Security and access control breaking changes

This article covers security, access control, preview token, and content approval engine breaking changes in CMS 13.

EPiServer.Security.PrincipalInfo

• Method HasEditAccess was removed in favor of user.IsInRole(Roles.CmsEditors).
• Method IsPermitted was removed in favor of PermissionService.IsPermitted.

EPiServer.Security.AccessControlEntry

• Now overrides object.Equals and object.GetHashCode.

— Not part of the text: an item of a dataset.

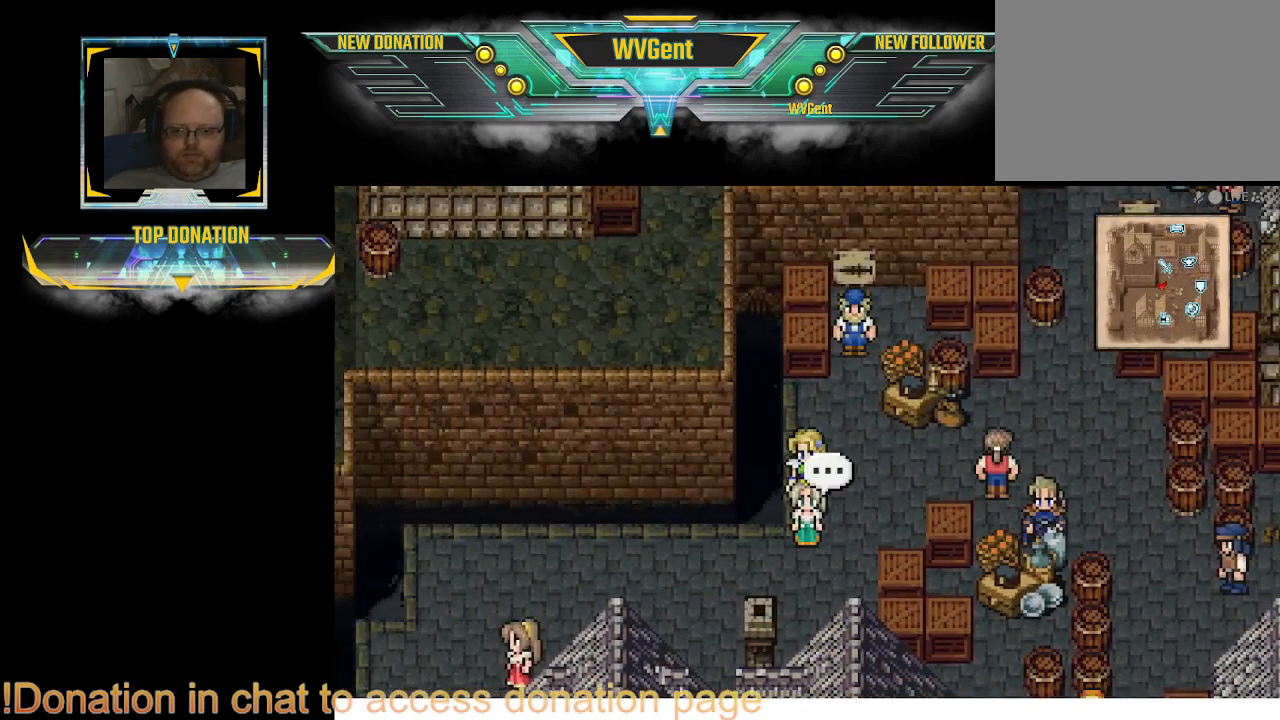
{"buttons": ["CIRCLE"], "left_stick": "down-left", "right_stick": "center", "events": [[67, "left_stick", "right"], [200, "left_stick", "down-left"]]}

EPiServer.Security.AccessControlList

• Now overrides object.Equals and object.GetHashCode.

EPiServer.Security.RawACE

• Property SID was removed because it is no longer used.
• Public fields were changed to public properties.

EPiServer.Security.SecuritySaveType

• Values RecursiveReplace, RecursiveModify, and Modify were removed because they are no longer used.

EPiServer.Security.SystemPermissions

• Property WebServiceAccess was removed because it is no longer used.

Preview tokens

Preview tokens are simplified in CMS 13. Content reference validation is no longer used:

• EPiServer.Security.IPreviewTokenService – The ContentReference arguments were removed because tokens are no longer issued for specific content. TryGetPreviewToken also requires an IPrincipal argument to determine the user for which the token is issued.

• EPiServer.Security.PreviewTokenService – Constructor arguments IPrincipalAccessor, IContentAccessEvaluator, and IContentLoader were removed.

• EPiServer.Security.PreviewToken – The ContentReference property was removed. The User property is now of type IPrincipal instead of IIdentity.

• EPiServer.Security.PreviewTokenContentReferenceValidation – Enum removed since content reference validation is no longer used.

• EPiServer.Security.PreviewTokenOptions – The ContentReferenceValidation property was removed.

Content security events

• EPiServer.DataAbstraction.IContentSecurityRepository – Events ContentSecuritySaved, ContentSecuritySaving, and ContentSecurityDeleted were removed in favor of events on the EPiServer.DataAbstraction.IContentSecurityEvents interface.

Approval engine

• IApprovalEngine – Now throws ArgumentOutOfRangeException rather than IndexOutOfRangeException if stepIndex is outside the step index.

• IApprovalEngine – The API requires Administer access rights to transition a content version from AwaitingApproval (unless IContentRepository.Save is called with AccessLevel.NoAccess).

• IApprovalEngine – Content under an approval definition must go through the approval workflow before publishing. Publishing such content throws a ValidationException. To bypass this validation using SaveAction.SkipValidation, the user must have Administer access rights (unless IContentRepository.Save is called with AccessLevel.NoAccess).

• EPiServer.Approvals.ApprovalStepEventHandler – Delegate was removed in favor of EPiServer.Approvals.IApprovalEngineEvents.

• EPiServer.Approvals.IApprovalTypeRegistry – A new method Unregister was added to the interface.

Permission repository

• EPiServer.DataAbstraction.PermissionRepository – Methods GetPermissions, SavePermissions, DeletePermissions were removed in favor of corresponding asynchronous methods.